The fourth largest city in Hungary with about 150,000 residents, Miskolc has had to deal with the urban security challenges posed by deindustrialisation. We met with the Mayor of Efus’ newest member city, Pál Veres.
Why did the City of Miskolc choose to join the European Forum for Urban Security?
Pál Veres: Ensuring and strengthening public security and safety is a priority for Miskolc and we’re interested in Efus’ approach of urban security, based on cooperation and prevention. Joining Efus gives us a valuable opportunity to cooperate with other communities and share information and good practices. We also hope to help other members by sharing our own local experience.
What would you say is the added value of working with other local and regional authorities at the European and international level?
The main added value is surely the exchange of experience with other members who are facing different challenges and are designing different solutions than us.
What are the main security challenges faced by your city? Could you give us some concrete examples?
Miskolc is a former industrial city, notably steel manufacturing, which is in the process of shifting its economy towards tourism. In the past, the majority of residents worked in the steel mills, but deindustrialisation generated unemployment and poverty, which meant there were more vulnerable people among the population. In this difficult context, we observed an increase in crime rates, binge drinking and prostitution. The economic transition is now by and large achieved, but we still have to respond to crime in many areas affected by poverty.
Your city is particularly interested in the security of nightlife. What are the main challenges you face in this area, and what measures are you taking to ensure the security of citizens and tourists?
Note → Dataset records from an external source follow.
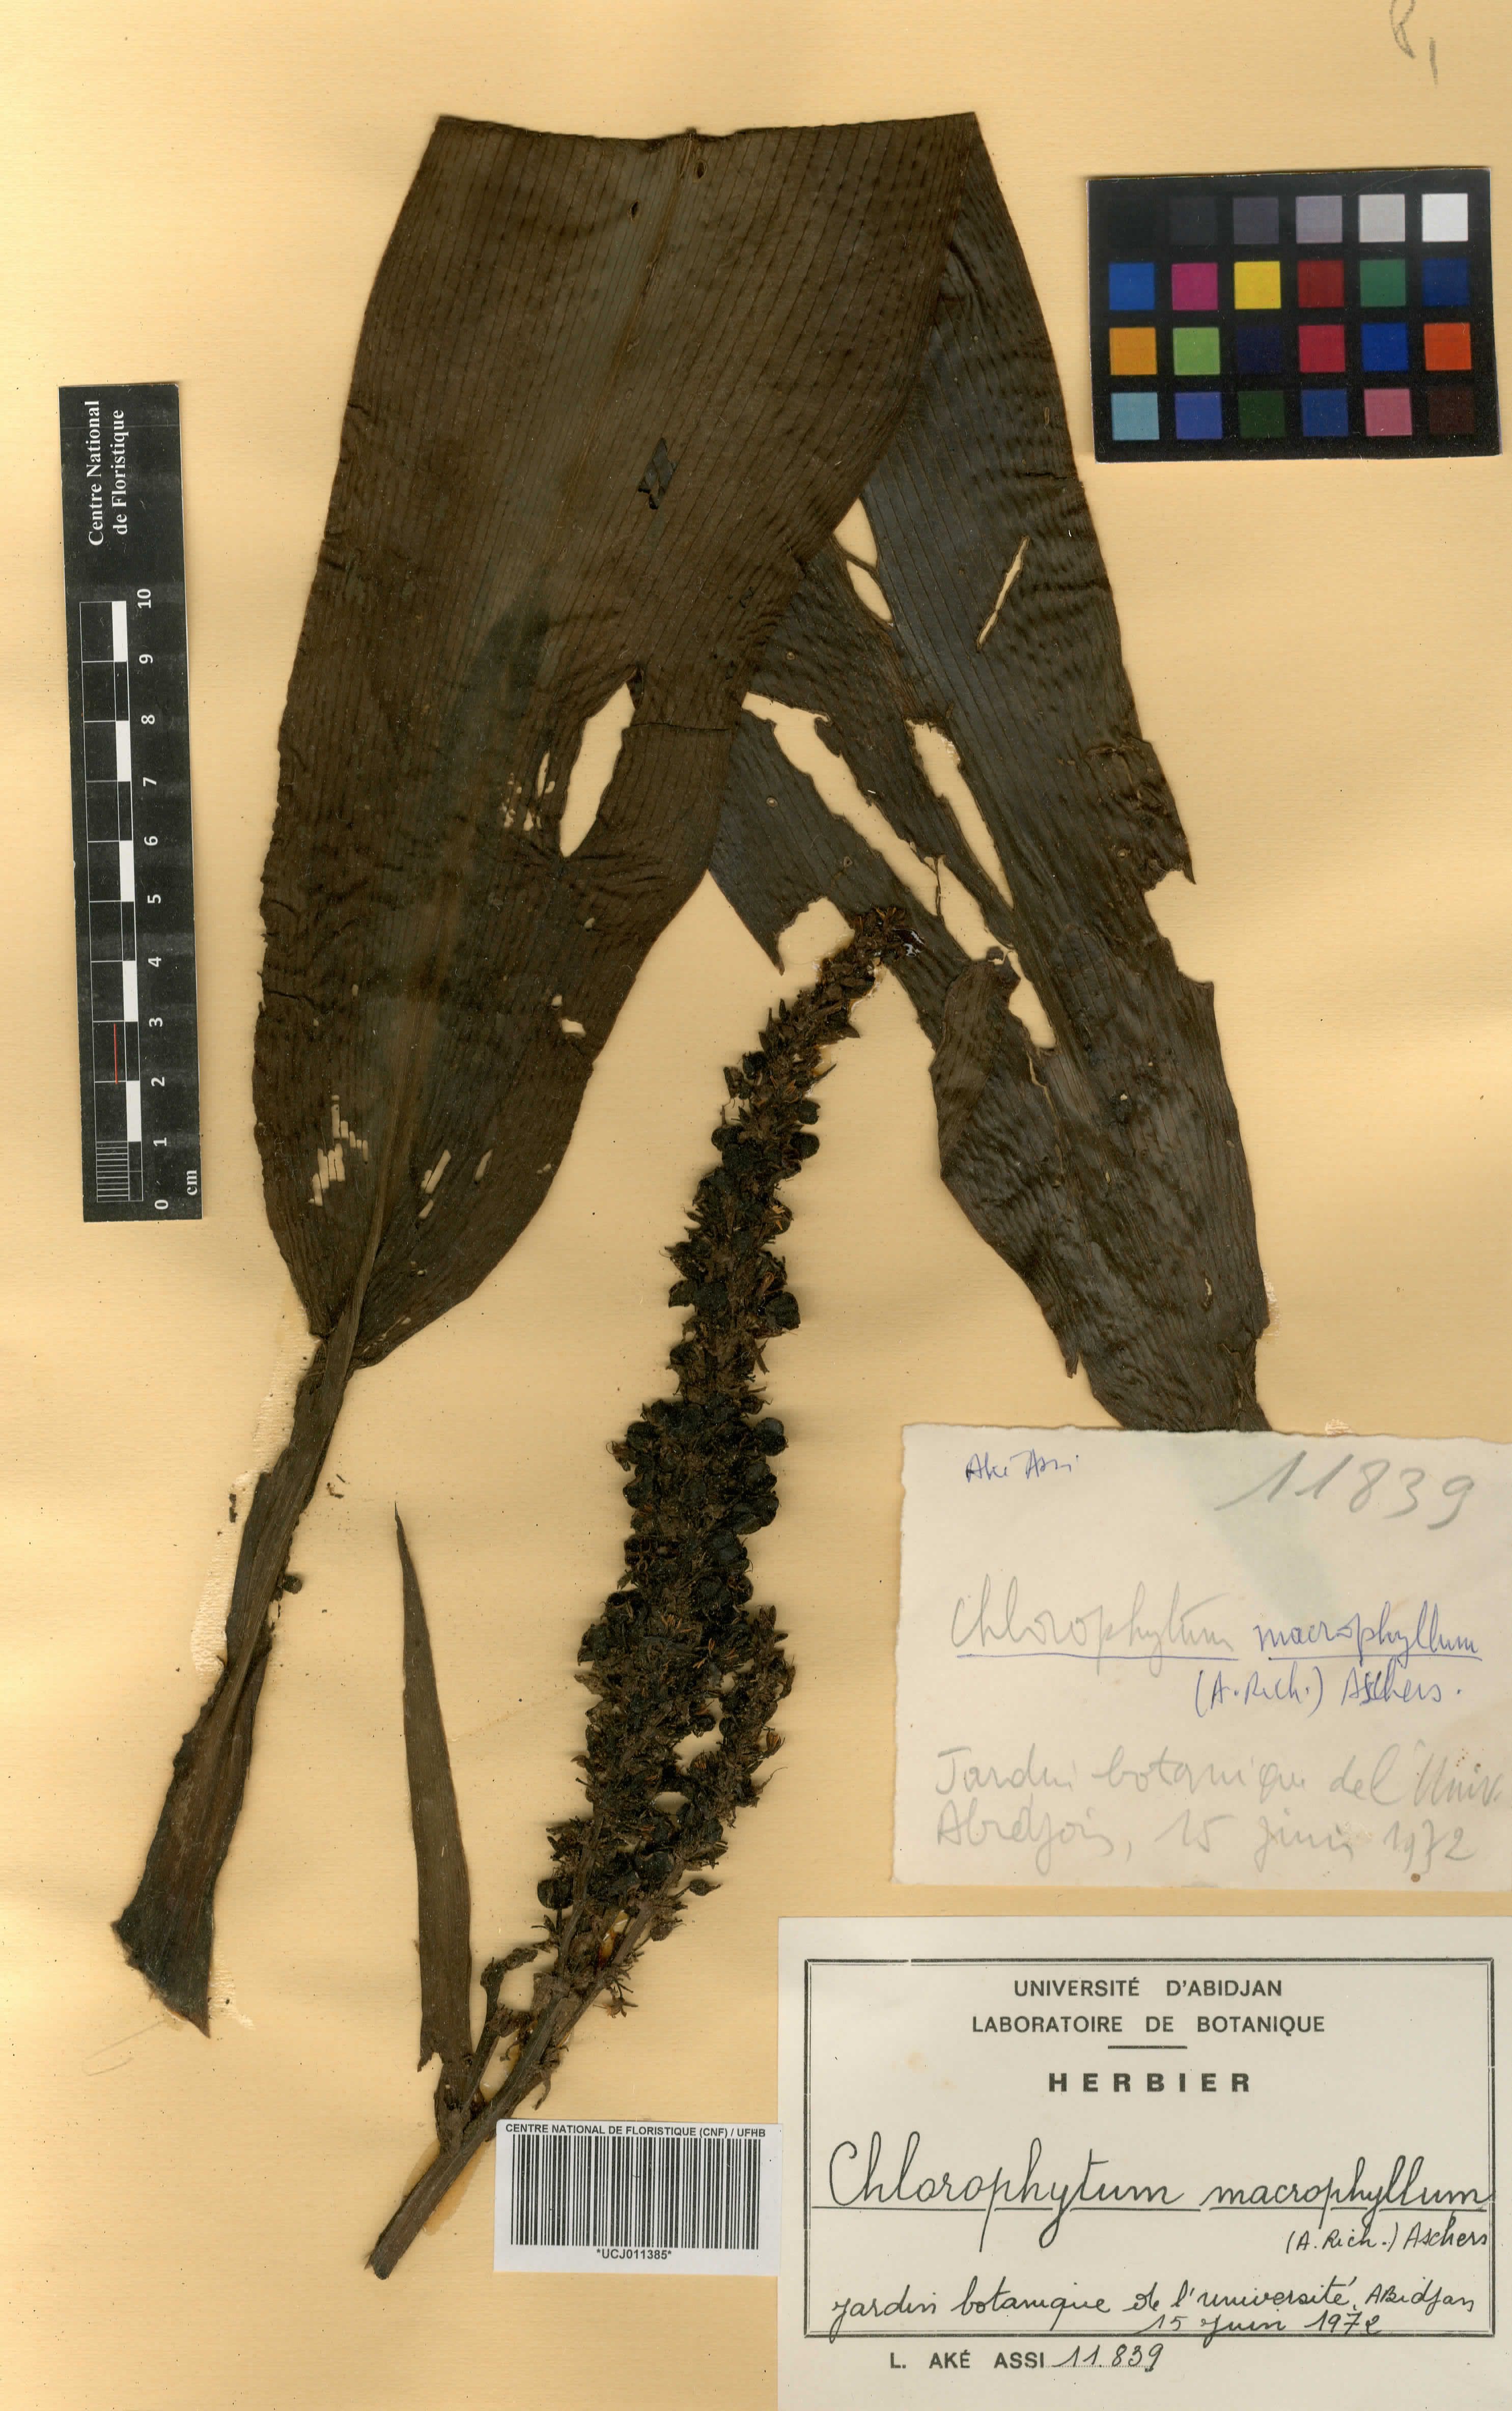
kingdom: Plantae
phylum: Tracheophyta
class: Liliopsida
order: Asparagales
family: Asparagaceae
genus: Chlorophytum
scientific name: Chlorophytum macrophyllum
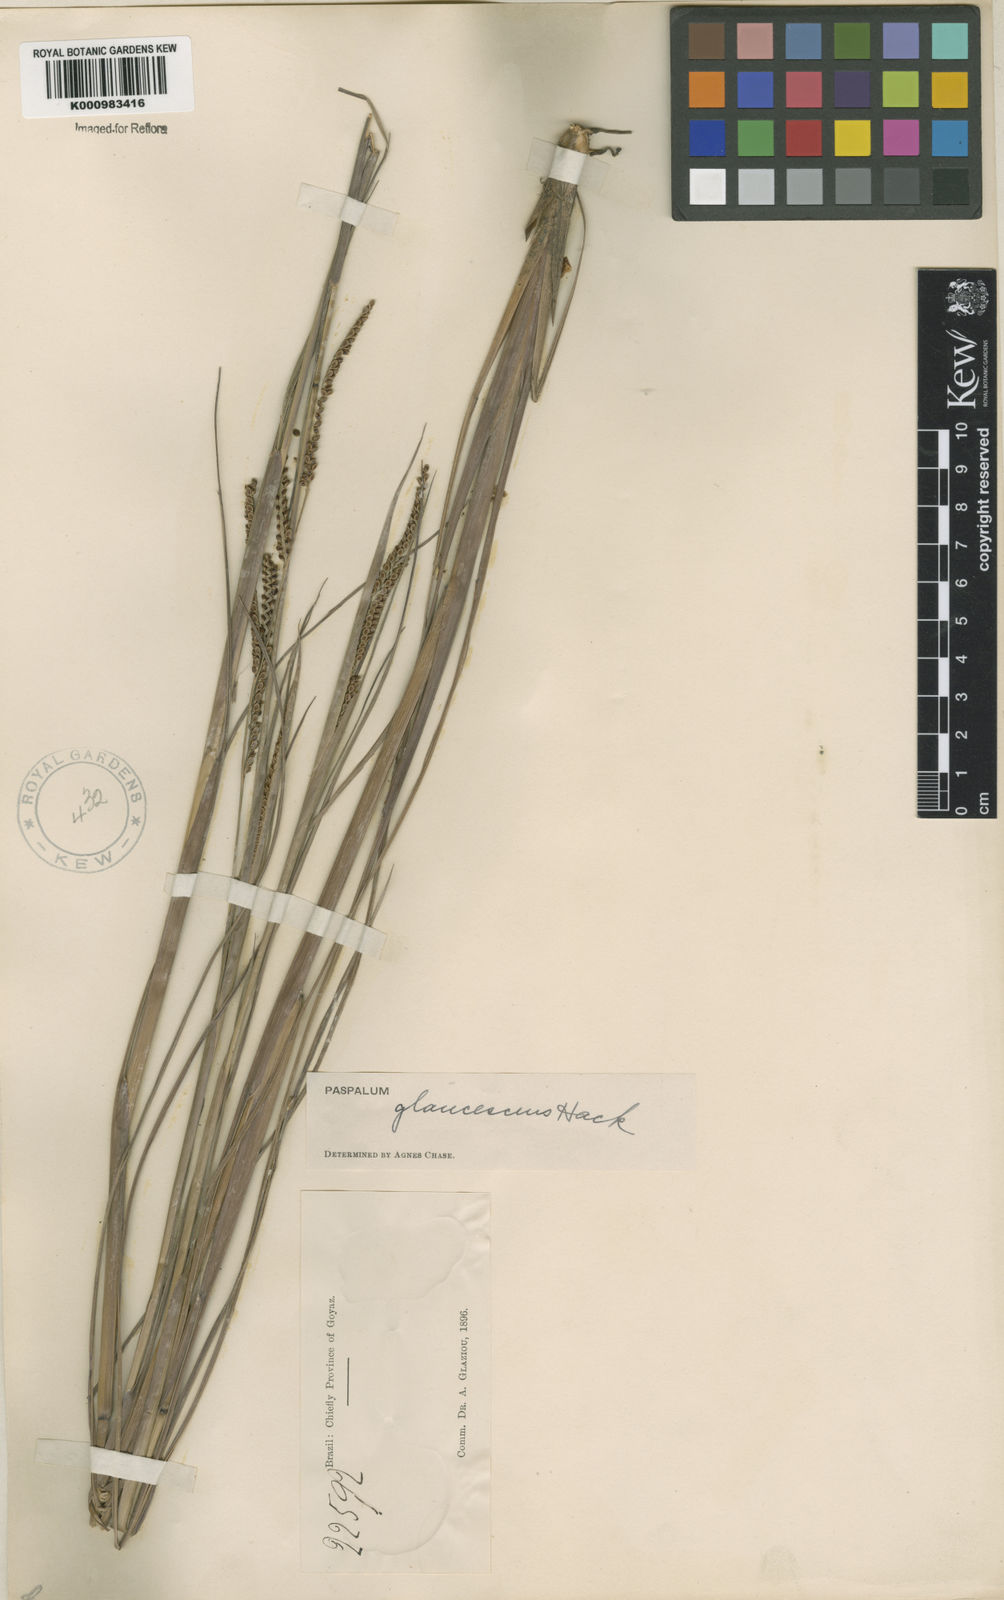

Miskolc, which lies in a valley, is crossed by a large avenue that runs through almost the whole city, which is where most of the pubs and clubs are situated. As a result, noise pollution is an important issue. We have strengthened our local police, developed a CCTV system and built a high-tech command centre which provides 24/7 surveillance of the whole city.
Can you give us an example of innovative practice that you wish to share with other Efus members?
Our municipal police, which are managed by the city, are unique in Hungary. Apart from the regular units, they also count with a mounted squad, a canine unit and a CCTV management unit, almost mimicking the national police. This municipality-run approach to policing is an example of local practice that we believe could be interesting for other European local authorities.